> _Document excerpt_:
—————

The Byzantine European bureaucracy is trying to pick a winner between competing connected car technologies and inevitably it’s taking ages.

Back in March we reported on the GSMA’s hissy-fit after the European announced a preference for the wifi-based Cooperative Intelligent Transport Systems (C-ITS) approach to wireless networking between cars and the rest of the world. The mobile industry understandably prefers 5G-based cellular vehicle to whatever (C-V2X) technology and thinks the EC is barking up the wrong tree.

One of the few advantages of having such a bloated, multi-layered approach to running things is that every decision made by Europe has to be approved by countless parliaments, councils, committees and cabals. After a few months it was the turn of yet another of these to mull the matter over and it announced its decision this morning.

The Committee of the Permanent Representatives of the Governments of the Member States to the European Union is so morbidly obese they had to split it in two and it was the duty of Coreper II to make a call on the ‘delegated act’, which is what the word of the EC gets packed up us for consumption by lesser bodies.

While there had been considerable lobbying in favour of C-V2X in the build up to the decision, it still came as a pleasant surprise to see Coreper II dare to stand up for the Commission and reject the wifi C-ITS plan. A consortium of mobile industry lobbying bodies – GSMA, GSA, ETNO and 5GAA had written at length last month about what a bad idea excluding cellular from the continent’s connected cars would be and they seem to have been rewarded.

“GSA, along with other leading mobile and automotive industry associations, believe the Cooperative Intelligent Transport Systems  (C-ITS) ecosystem should neither be limited by technology nor place Europe and mobile and automotive companies at a clear disadvantage to other regions of the world,” said Joe Barrett, President of GSA.

“The decision by EU Member States to reject the Delegated Act on C-ITS and request the European Commission to reconsider its scope is great news for technology neutrality and signals a positive future for connected intelligent transport systems in Europe.”

The European Commission does allow light dissent every now and then, to maintain the illusion of accountability and due process. Normal procedure when something like this happens is for the EC to make cosmetic tweaks and keep putting the matter back to the vote until it gets what it wants. On such a binary matter of whether or not to back wifi-based C-ITS, however, it’s hard to see how such a fudge will be possible, so maybe this will end up being a rare defeat for the unelected Commission.


6 comments

  1. Avatar Derek Lambe 05/07/2019 @ 8:32 am

    “The European Commission does allow light dissent every now and then, to maintain the illusion of accountability and due process.”

—————

> _Exercise data_:
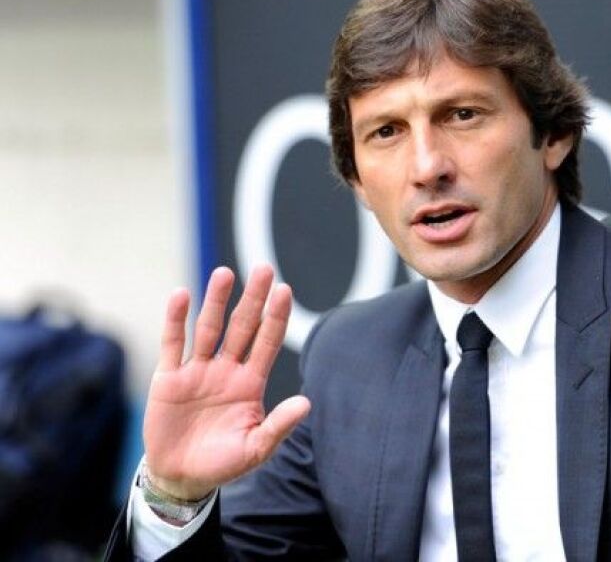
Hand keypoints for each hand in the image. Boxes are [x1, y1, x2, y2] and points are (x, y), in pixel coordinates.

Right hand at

—————

> _Work item_:
In the article on Europe's connected car decision, which committee rejected the wifi-based C-ITS plan? These lines have no role here.

> _The answer_:
Coreper II.